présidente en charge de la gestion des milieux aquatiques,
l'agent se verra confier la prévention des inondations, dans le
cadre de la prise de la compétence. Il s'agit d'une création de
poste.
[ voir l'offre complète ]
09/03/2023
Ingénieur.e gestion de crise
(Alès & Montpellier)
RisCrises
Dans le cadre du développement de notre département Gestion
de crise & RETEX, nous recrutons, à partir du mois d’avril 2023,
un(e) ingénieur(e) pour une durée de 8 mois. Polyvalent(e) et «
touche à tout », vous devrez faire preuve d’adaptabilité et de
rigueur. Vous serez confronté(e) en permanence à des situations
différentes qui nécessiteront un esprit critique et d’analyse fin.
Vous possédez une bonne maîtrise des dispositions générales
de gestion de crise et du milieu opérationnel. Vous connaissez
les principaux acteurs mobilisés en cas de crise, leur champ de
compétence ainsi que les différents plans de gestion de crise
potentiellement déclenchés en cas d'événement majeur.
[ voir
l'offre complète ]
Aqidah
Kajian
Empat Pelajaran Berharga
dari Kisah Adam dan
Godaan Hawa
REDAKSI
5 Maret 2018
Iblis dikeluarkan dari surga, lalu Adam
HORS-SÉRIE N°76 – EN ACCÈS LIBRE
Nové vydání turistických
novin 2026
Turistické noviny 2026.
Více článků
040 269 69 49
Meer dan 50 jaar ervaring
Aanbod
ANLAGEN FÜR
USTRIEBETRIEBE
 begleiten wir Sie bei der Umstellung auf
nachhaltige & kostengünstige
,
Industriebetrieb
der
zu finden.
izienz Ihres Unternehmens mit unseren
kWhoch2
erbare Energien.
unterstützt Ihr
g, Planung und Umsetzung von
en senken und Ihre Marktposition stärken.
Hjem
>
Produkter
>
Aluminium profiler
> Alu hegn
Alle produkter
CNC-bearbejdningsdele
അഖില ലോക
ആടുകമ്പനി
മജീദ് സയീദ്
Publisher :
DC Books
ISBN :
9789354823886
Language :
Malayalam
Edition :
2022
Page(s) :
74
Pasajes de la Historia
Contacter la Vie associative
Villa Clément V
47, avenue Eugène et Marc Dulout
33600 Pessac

************

• WHAT YOU NEED TO DO: State the number of lines in the records that contain the string "compétence", and nothing more.

• EXERCISE ANSWER: 2